____ INPUT FOR THIS TASK

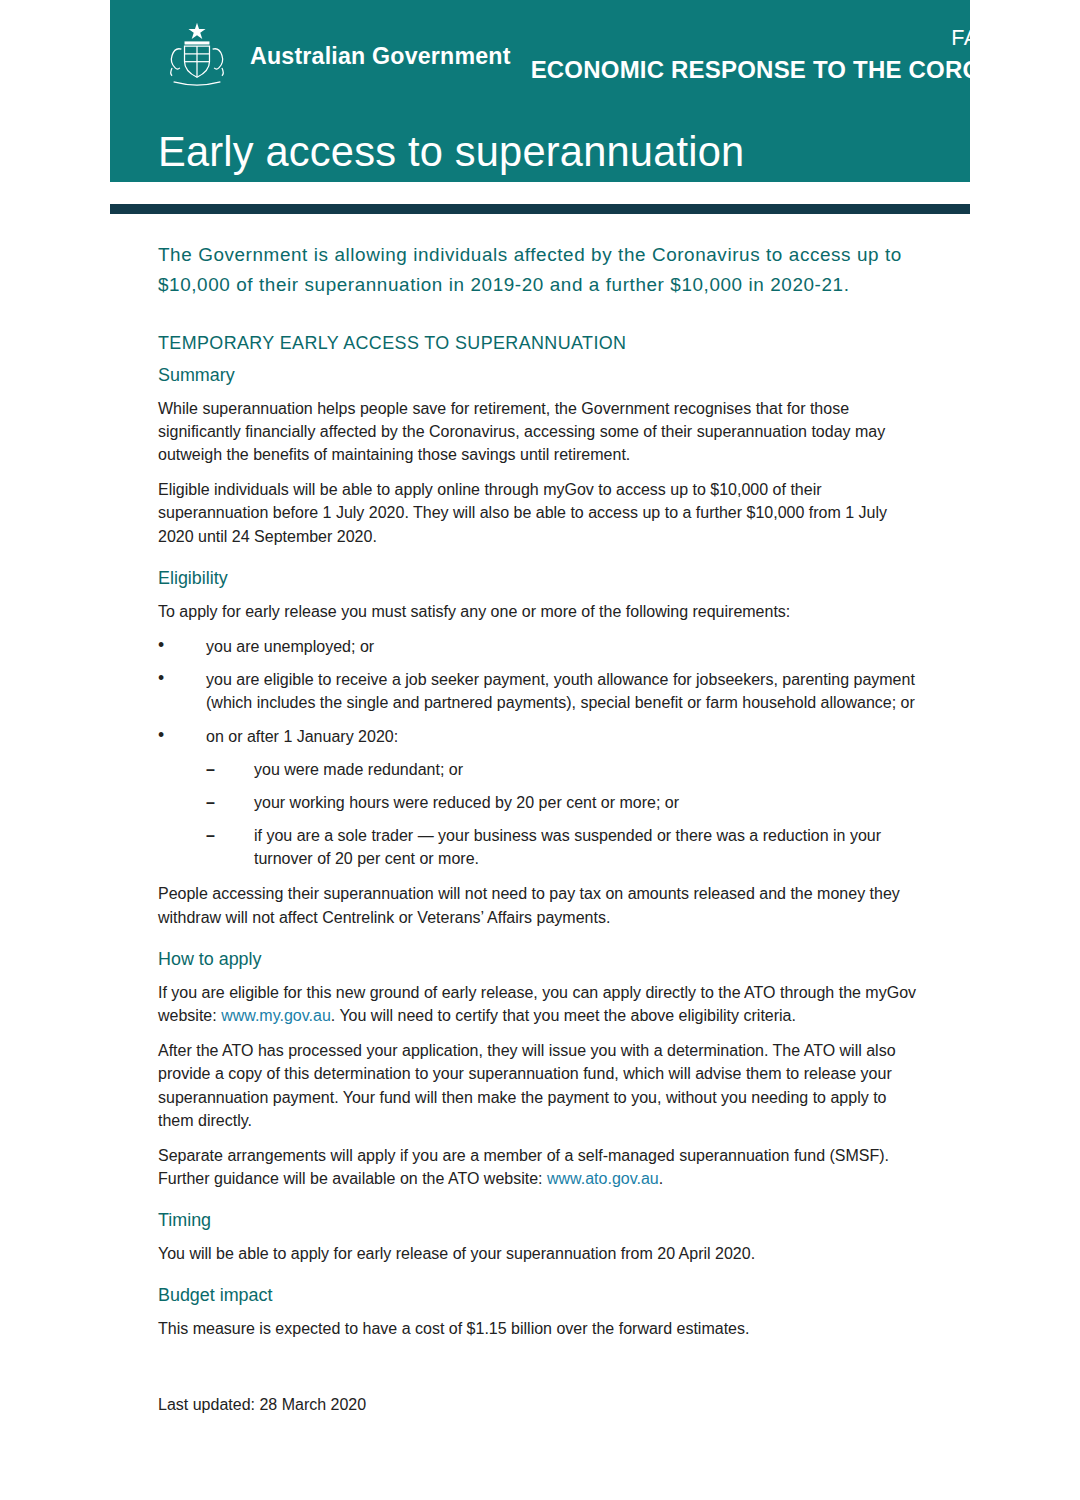Australian Government
FACT SHEET
ECONOMIC RESPONSE TO THE CORONAVIRUS
Early access to superannuation
The Government is allowing individuals affected by the Coronavirus to access up to $10,000 of their superannuation in 2019-20 and a further $10,000 in 2020-21.
Temporary early access to superannuation
Summary
While superannuation helps people save for retirement, the Government recognises that for those significantly financially affected by the Coronavirus, accessing some of their superannuation today may outweigh the benefits of maintaining those savings until retirement.
Eligible individuals will be able to apply online through myGov to access up to $10,000 of their superannuation before 1 July 2020. They will also be able to access up to a further $10,000 from 1 July 2020 until 24 September 2020.
Eligibility
To apply for early release you must satisfy any one or more of the following requirements:
you are unemployed; or
you are eligible to receive a job seeker payment, youth allowance for jobseekers, parenting payment (which includes the single and partnered payments), special benefit or farm household allowance; or
on or after 1 January 2020:
you were made redundant; or
your working hours were reduced by 20 per cent or more; or
if you are a sole trader — your business was suspended or there was a reduction in your turnover of 20 per cent or more.
People accessing their superannuation will not need to pay tax on amounts released and the money they withdraw will not affect Centrelink or Veterans’ Affairs payments.
How to apply
If you are eligible for this new ground of early release, you can apply directly to the ATO through the myGov website: www.my.gov.au. You will need to certify that you meet the above eligibility criteria.
After the ATO has processed your application, they will issue you with a determination. The ATO will also provide a copy of this determination to your superannuation fund, which will advise them to release your superannuation payment. Your fund will then make the payment to you, without you needing to apply to them directly.
Separate arrangements will apply if you are a member of a self-managed superannuation fund (SMSF). Further guidance will be available on the ATO website: www.ato.gov.au.
Timing
You will be able to apply for early release of your superannuation from 20 April 2020.
Budget impact
This measure is expected to have a cost of $1.15 billion over the forward estimates.
Last updated: 28 March 2020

________

#### WHAT YOU ARE ASKED TO DO:
The task calls for every record to be transcribed exactly, with no images included.

#### RESULT OF THIS TASK:
Australian Government
FACT SHEET
ECONOMIC RESPONSE TO THE CORONAVIRUS
Early access to superannuation
The Government is allowing individuals affected by the Coronavirus to access up to $10,000 of their superannuation in 2019-20 and a further $10,000 in 2020-21.
Temporary early access to superannuation
Summary
While superannuation helps people save for retirement, the Government recognises that for those significantly financially affected by the Coronavirus, accessing some of their superannuation today may outweigh the benefits of maintaining those savings until retirement.
Eligible individuals will be able to apply online through myGov to access up to $10,000 of their superannuation before 1 July 2020. They will also be able to access up to a further $10,000 from 1 July 2020 until 24 September 2020.
Eligibility
To apply for early release you must satisfy any one or more of the following requirements:
you are unemployed; or
you are eligible to receive a job seeker payment, youth allowance for jobseekers, parenting payment (which includes the single and partnered payments), special benefit or farm household allowance; or
on or after 1 January 2020:
you were made redundant; or
your working hours were reduced by 20 per cent or more; or
if you are a sole trader — your business was suspended or there was a reduction in your turnover of 20 per cent or more.
People accessing their superannuation will not need to pay tax on amounts released and the money they withdraw will not affect Centrelink or Veterans’ Affairs payments.
How to apply
If you are eligible for this new ground of early release, you can apply directly to the ATO through the myGov website: www.my.gov.au. You will need to certify that you meet the above eligibility criteria.
After the ATO has processed your application, they will issue you with a determination. The ATO will also provide a copy of this determination to your superannuation fund, which will advise them to release your superannuation payment. Your fund will then make the payment to you, without you needing to apply to them directly.
Separate arrangements will apply if you are a member of a self-managed superannuation fund (SMSF). Further guidance will be available on the ATO website: www.ato.gov.au.
Timing
You will be able to apply for early release of your superannuation from 20 April 2020.
Budget impact
This measure is expected to have a cost of $1.15 billion over the forward estimates.
Last updated: 28 March 2020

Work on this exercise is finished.